Friday, April 28, 2006

SIX WEIRD THINGS ABOUT ME?

Okay, she did it to me. (Vicki AKA Junebugg) !After picking my brain about her non-normal tendencies, she turns it on me...........oh well.....here goes. I consider myself perfectly normal. Just wanted that off my chest before I began. Compared to Sis, my life is dull as dishwater..............dirty, dingy dishwater.

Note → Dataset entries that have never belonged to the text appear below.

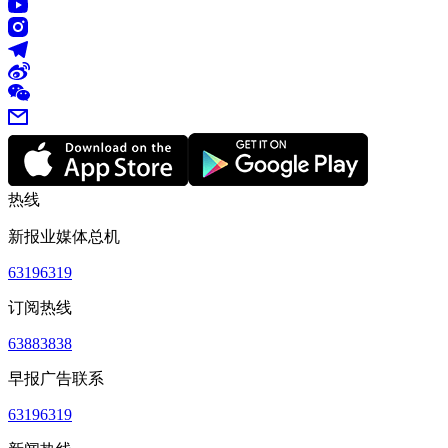
热线
新报业媒体总机
63196319
订阅热线
63883838
早报广告联系
63196319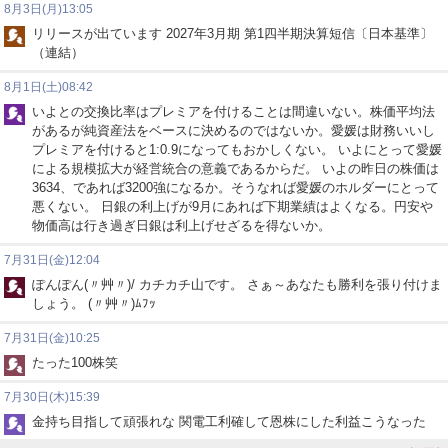
8月3日(月)13:05
リリースが出ています 2027年3月期 第1四半期決算短信〔日本基準〕
（連結）
8月1日(土)08:42
いよとの交換比率はプレミアを付けることは間違いない。株価平均法
があるが純資産法をベースに決めるのではないか。愛媛は財務いいし
プレミアを付けると1:0.9になってもおかしくない。 いよにとって愛媛
による規模拡大が経営統合の意義であるからだ。 いよの昨日の株価は
3634、であれば3200強になるか。そうなれば愛媛のホルダーにとって
悪くない。 日銀の利上げが9月にあれば下期業績はよくなる。円安や
物価高は行き過ぎ日銀は利上げせざるを得ないか。
7月31日(金)12:04
ぽんぽん(〃艸〃)/ カチカチ山です。 さぁ～あなたも勝利を張り付けま
しょう。 (〃艸〃)ﾑﾌｯ
7月31日(金)10:25
たった100株笑
7月30日(木)15:39
金持ち目指して頑張れな 関電工利確して恩株にした利益こうなった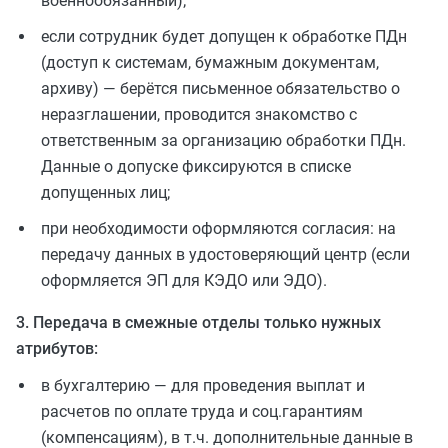
военнообязанный);
если сотрудник будет допущен к обработке ПДн
(доступ к системам, бумажным документам,
архиву) — берётся письменное обязательство о
неразглашении, проводится знакомство с
ответственным за организацию обработки ПДн.
Данные о допуске фиксируются в списке
допущенных лиц;
при необходимости оформляются согласия: на
передачу данных в удостоверяющий центр (если
оформляется ЭП для КЭДО или ЭДО).
3. Передача в смежные отделы только нужных
атрибутов:
в бухгалтерию — для проведения выплат и
расчетов по оплате труда и соц.гарантиям
(компенсациям), в т.ч. дополнительные данные в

SIX WEIRD THINGS ABOUT DONNA
1. I am a voracious reader, I read anything and everything that doesn't move too fast to grab....... from encyclopedias and dictionaries to the Bible, I have perused over every piece of written maunscript in my house and thousands beyond it's doors. I make a point to read several chapters each and every day, whether it is the latest bodice ripper or an often used and dog-earred cookbook. Keeps my brain active and my vocabulary above the national par.
2. I can and do document my family lineage back to the Mayflower, long, dead Cherokee Indians and the South of Wales. Genealogy saved my sanity at a time when I was about to reach the limits of my endurance. It gave me a focus, a reason to get up every day. It brought me closer to my parents and introduced me to unknown relatives the countyside over.
Lord, this is tough......spilling all my quirks and folliables to the world.....
3. HMMMMMMMM.........I have been married to one man since I was 16.....had sex with only one man ever..............which isn't all that uncommon. But given my age............48........apparently it is uncommon. Do I think I missed anything? Definitely. Would I choose another? Doubtful. Taken enough off the one I have. End of story. CAn one be a born again virgin?
4. For all my life, I suffered from the "Doormat Syndrone". You know, the one who always gave in in any argument, was chastised like a bad puppy for wetting the floor and had no self esteem due to constant put downs and be-littlings. No more. I haven't made it totally free, but Donna the doormat is gone forever. Emancipation is a wonderful thing.
5. Okay, now the kinky stuff..............I have a fascination with wood,the textures and patterns of the grain ...... even the smell. I love to rub my hand down a highly sanded piece of lumber, feeling the smoothness beneath my palm ..... there is something almost sensuous about it.
6. Depressions almost killed me. I nearly died because a so-called specialist couldn't diagnose the problem. Near death changes a person in many ways. It, apparenly, made me mean. I flat refuse to give in to this terrible affliction. It guides my actions every day, I guard my feelings and reactions to people, I refuse to let them close enough to hurt me if I can. Sometimes not caring is the best protection there is. I refuse to let the negative actions and pain caused by others effect me anymore.

5 comments:

Unknown said...

You call that weird? You didn't tell them that you missed being a Smurf by 1 inch. Nor how picky an eater you are. Or how competive (folks, Donna CAN NOT stand to lose, no matter what game you're playing) Or.... or.... or.... Let me think of something else.

Love Ya Sis

yellowdoggranny said...

ohhh i feel the same way about wood..i love the feel of it..love the smell of it..love working with it...wood...it's a good thing...
and you may be a little off kilter..but sweety..you aint weird...now will go check out junebugg

Donna said...

I am no Smurf........not my fault I was born into a family of giants. Being short has some advantages tho....my pants are always long enough...capris make high waders on me.........I don't have nearly as far to fall when I hit the ground and few, if any men are shorter than me.

Anonymous said...

That's the only way to get a handle on depression, take control, firm control, or it will do you dirty every time.
Don't worry about the wood thingy. It goes way, way back to our earliest ancestors, the beavers! Don't you just love going to a lumber yard and just soaking in the smell of fresh pine? Of course, if you keep a little baggie of sawdust in your glove compartment, then you would be a little kinky, but only a little.
Keep looking for sunshine.
Dan
http://www.livejournal.com/users/larsneuffeldt/

Oscar R. Warren said...

Donna I love it when I check your blog and find something new you have written. I felt one time that if I didn't have depression, I wouldn't have anything. At the time it was my only posession. I think that is why I hung on to it, even though I hated it and my self. I'm gettin' older and loosing stuff all the time, and somewhere I lost the only thing I had, and felt better for it. Bless you.